Marketing Is Broken — Here’s Why Story Is the Fix

At 11:47 p.m., a small-business owner opens yet another analytics dashboard. Blue spikes, green arrows. But still, the phone isn’t ringing. 

Her team refreshed the website copy, posted five Reels, and launched new ads. Nothing feels connected. She closes the laptop and whispers what most founders won’t: “Is my marketing… broken?”

It’s not just her. We’ve turned marketing into a noisy arms race: more tools, more tactics, more templates. The more we chase hacks, the more we drift from the only thing that’s ever moved people to act: a clear story.

When I was sixteen, clarity wasn’t a marketing concept. It was oxygen.

2:13 a.m., fluorescent-lit hallway. After a private charter from Ankeny, Iowa, to St. Louis, Missouri, I had been transported via ambulance to St. Louis Children’s Hospital.

Upon arrival, I was met by my transplant team: the same one that had been monitoring my care until this point. A plastic bracelet was affixed. An IV was started. Then my surgeon walked me and my parents through the plan, the same one we had gone over multiple times in the months leading up to this moment. 

The plan was delivered in plain language: the problem, the path, the risks, and what success looks like. No jargon. No fog. In the most high-stakes moment of my life, story — a sequence of “here’s where you are, here’s what’s next” — provided reassurance. It reminded me I was in the right hands.

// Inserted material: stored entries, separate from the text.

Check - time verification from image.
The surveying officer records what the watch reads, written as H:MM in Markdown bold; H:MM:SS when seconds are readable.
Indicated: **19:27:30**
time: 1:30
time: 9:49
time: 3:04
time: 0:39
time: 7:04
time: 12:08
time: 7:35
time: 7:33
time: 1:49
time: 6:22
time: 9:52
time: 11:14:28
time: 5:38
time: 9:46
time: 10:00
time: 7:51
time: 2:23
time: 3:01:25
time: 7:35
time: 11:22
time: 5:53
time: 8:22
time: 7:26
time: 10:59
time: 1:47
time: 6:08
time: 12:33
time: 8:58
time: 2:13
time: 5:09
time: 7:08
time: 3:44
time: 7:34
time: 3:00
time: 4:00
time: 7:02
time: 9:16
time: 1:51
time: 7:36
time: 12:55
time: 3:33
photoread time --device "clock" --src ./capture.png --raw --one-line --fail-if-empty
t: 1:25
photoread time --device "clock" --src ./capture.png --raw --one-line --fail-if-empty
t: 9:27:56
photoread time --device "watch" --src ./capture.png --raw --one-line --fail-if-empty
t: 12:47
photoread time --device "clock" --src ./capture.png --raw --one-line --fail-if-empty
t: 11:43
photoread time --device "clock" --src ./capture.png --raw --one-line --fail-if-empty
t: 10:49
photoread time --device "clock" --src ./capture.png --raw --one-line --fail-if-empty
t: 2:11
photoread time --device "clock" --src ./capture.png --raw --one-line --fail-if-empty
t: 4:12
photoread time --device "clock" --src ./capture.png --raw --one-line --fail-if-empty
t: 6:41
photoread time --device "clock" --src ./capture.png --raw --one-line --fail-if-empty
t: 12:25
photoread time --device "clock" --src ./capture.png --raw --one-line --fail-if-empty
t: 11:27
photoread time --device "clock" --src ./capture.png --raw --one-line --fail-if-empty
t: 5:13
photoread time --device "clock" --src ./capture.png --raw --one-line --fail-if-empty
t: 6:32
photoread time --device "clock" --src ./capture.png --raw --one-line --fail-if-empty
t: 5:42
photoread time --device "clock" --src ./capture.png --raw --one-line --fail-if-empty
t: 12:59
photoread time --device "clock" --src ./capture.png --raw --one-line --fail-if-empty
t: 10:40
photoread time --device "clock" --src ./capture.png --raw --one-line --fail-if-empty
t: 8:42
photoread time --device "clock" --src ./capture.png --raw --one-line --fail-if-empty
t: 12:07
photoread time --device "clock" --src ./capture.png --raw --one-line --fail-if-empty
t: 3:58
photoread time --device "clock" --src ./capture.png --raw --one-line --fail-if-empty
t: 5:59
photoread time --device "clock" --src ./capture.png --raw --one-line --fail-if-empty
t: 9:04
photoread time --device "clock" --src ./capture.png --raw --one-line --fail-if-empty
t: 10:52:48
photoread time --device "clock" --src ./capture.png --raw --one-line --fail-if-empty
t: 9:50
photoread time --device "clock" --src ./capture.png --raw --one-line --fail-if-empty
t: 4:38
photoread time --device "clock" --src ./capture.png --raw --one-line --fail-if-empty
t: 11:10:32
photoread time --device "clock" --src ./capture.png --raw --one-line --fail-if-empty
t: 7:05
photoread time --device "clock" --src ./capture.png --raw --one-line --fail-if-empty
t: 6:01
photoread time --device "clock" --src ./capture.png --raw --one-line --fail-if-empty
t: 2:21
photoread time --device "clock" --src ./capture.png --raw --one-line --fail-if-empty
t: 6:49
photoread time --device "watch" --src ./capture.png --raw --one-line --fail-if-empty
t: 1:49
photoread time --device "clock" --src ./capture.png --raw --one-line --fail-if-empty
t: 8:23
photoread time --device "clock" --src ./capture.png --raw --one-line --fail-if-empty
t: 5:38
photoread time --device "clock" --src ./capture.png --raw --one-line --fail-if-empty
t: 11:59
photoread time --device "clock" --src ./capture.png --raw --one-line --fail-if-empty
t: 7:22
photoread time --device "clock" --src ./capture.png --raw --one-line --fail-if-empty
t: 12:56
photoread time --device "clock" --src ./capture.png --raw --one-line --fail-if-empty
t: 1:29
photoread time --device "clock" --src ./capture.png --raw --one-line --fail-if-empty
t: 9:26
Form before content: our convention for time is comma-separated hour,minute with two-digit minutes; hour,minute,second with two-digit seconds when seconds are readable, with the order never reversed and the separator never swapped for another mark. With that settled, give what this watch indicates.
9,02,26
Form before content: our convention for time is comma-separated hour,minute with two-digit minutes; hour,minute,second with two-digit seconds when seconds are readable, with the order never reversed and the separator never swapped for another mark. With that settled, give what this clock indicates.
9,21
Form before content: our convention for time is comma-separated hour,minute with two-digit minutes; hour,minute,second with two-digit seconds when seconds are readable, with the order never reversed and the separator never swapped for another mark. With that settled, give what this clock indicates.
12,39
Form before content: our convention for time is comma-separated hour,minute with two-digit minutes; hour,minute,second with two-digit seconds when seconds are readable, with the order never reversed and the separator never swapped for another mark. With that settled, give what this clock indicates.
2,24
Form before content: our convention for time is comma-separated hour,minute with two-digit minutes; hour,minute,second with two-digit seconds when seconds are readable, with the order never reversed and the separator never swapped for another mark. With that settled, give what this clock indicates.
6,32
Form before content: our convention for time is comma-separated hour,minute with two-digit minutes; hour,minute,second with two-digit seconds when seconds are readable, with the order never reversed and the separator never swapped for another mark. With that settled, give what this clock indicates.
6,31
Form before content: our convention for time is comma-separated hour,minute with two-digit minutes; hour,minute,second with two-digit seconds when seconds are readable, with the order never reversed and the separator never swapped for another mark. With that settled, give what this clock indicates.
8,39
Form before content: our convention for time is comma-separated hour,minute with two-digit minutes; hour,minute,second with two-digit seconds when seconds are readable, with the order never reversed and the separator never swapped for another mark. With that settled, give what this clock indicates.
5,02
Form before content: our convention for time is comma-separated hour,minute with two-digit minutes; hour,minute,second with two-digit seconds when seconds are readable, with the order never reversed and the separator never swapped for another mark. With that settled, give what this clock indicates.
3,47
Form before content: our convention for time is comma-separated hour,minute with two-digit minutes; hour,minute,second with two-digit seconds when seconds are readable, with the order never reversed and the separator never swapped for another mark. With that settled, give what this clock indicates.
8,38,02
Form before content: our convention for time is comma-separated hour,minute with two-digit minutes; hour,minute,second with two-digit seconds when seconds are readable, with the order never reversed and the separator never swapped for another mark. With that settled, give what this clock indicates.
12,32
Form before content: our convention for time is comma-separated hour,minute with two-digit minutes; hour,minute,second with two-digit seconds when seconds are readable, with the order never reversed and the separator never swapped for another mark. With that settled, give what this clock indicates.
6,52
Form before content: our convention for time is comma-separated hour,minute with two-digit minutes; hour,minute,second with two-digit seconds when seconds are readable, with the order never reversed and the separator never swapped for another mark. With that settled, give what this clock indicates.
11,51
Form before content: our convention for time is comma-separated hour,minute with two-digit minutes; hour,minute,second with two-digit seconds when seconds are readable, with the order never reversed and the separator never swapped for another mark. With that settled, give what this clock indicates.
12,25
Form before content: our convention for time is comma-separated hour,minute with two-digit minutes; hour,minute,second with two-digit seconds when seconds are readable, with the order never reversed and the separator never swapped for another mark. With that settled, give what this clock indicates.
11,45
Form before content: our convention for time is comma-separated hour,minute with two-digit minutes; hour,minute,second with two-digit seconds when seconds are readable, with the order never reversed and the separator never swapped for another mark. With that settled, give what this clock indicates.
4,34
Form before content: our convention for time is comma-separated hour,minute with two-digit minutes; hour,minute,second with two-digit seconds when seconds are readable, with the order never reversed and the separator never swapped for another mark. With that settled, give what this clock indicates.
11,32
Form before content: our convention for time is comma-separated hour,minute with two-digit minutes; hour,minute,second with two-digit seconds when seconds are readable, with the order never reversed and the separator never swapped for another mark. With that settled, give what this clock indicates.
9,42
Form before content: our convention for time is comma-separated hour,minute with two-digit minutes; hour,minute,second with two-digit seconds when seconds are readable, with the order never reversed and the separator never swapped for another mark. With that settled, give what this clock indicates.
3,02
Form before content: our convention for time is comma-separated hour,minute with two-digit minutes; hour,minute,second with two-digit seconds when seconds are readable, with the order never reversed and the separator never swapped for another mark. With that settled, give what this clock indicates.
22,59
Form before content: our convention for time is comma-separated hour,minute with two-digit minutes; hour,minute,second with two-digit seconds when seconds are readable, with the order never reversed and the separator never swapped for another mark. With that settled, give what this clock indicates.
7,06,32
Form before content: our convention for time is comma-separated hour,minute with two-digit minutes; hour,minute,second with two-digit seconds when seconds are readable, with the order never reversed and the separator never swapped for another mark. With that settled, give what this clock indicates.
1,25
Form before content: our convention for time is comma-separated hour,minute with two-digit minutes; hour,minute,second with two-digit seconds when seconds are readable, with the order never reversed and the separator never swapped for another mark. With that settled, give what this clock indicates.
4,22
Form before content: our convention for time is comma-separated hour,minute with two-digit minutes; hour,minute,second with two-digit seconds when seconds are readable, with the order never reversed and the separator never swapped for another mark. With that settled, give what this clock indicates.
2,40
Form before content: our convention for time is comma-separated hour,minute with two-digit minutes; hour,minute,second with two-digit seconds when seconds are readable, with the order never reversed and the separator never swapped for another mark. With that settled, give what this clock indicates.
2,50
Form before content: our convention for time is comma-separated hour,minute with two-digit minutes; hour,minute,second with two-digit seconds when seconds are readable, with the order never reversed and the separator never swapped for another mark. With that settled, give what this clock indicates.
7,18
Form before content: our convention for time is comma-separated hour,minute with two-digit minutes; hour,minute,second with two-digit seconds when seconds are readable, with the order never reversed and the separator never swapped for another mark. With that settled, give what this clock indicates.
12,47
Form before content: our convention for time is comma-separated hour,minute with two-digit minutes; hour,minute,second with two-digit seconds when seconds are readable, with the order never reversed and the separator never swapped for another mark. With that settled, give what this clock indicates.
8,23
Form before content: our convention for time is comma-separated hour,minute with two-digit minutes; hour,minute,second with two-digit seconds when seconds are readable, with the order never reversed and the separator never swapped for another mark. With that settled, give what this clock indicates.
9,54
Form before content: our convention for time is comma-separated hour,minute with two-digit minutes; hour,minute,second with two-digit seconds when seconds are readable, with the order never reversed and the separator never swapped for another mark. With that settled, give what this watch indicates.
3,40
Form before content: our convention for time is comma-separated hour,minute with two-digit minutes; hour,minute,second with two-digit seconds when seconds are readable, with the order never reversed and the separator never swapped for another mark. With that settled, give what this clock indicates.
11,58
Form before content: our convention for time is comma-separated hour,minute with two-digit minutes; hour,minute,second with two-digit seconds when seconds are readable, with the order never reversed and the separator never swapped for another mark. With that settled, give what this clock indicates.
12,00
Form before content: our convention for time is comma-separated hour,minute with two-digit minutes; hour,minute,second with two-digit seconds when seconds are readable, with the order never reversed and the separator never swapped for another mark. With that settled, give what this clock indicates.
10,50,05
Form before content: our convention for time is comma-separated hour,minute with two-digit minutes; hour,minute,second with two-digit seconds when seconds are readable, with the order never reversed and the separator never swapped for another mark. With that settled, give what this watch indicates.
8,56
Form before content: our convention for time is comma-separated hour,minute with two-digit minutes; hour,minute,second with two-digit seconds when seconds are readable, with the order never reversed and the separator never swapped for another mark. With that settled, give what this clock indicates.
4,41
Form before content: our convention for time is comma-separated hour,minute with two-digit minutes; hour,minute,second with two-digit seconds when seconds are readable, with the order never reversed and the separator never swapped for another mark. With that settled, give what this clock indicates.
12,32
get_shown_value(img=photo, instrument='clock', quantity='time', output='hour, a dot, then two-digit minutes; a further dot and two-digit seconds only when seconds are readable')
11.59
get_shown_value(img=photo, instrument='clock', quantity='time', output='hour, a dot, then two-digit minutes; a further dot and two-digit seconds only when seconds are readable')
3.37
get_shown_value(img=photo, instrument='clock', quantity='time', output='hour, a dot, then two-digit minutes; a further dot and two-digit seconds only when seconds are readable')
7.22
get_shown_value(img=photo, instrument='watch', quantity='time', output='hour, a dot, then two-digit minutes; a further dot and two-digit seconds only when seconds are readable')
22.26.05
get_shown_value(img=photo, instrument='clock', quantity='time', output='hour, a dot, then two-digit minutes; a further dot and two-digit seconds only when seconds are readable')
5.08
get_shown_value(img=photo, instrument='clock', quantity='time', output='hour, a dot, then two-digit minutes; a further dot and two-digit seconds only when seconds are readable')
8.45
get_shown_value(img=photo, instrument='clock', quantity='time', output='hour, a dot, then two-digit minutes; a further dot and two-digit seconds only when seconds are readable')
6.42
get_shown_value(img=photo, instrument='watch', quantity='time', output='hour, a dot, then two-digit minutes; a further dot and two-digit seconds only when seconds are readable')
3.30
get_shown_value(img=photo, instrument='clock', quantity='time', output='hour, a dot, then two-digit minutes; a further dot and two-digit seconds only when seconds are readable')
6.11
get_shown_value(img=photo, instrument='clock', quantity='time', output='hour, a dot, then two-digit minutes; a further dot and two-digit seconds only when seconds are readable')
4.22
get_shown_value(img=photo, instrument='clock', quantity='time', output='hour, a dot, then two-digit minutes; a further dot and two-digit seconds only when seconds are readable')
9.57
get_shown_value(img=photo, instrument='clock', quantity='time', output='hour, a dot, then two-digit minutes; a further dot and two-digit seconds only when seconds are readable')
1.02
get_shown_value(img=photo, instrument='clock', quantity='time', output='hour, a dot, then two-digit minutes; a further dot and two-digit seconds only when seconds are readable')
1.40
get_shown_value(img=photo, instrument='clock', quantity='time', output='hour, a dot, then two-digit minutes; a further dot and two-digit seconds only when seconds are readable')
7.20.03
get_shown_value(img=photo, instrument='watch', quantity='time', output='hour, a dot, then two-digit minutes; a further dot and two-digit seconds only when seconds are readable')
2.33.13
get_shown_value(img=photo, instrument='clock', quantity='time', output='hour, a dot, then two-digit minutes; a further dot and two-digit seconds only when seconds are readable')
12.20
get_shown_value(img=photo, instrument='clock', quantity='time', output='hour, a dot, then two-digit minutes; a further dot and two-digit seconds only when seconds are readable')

I’m Noah Swanson, writer, researcher, and founder of Type and Tale. That early morning taught me the lesson I bring to every client: Marketing isn’t broken. Messaging is. If you confuse your customer, you lose them. In fact, even worse: In today’s crowded market place, confusion often means you’ll never have the opportunity to even get the chance to speak with them. The fix is story, strategic story.

The Real Problem (And Why Your Dashboard Can’t Solve It)

Most marketing fails for three simple reasons:

  1. The customer is missing from the center. We talk about our features and awards, then hope customers care, we hope they’ll be impressed. It’s like the guy at the gym strutting by never actually speaking to the girl he’s trying to impress. In his mind, he imagines eventually she’ll take notice and throw herself at him. But she doesn’t care. And neither do your customers. People care about their survival, time, and growth.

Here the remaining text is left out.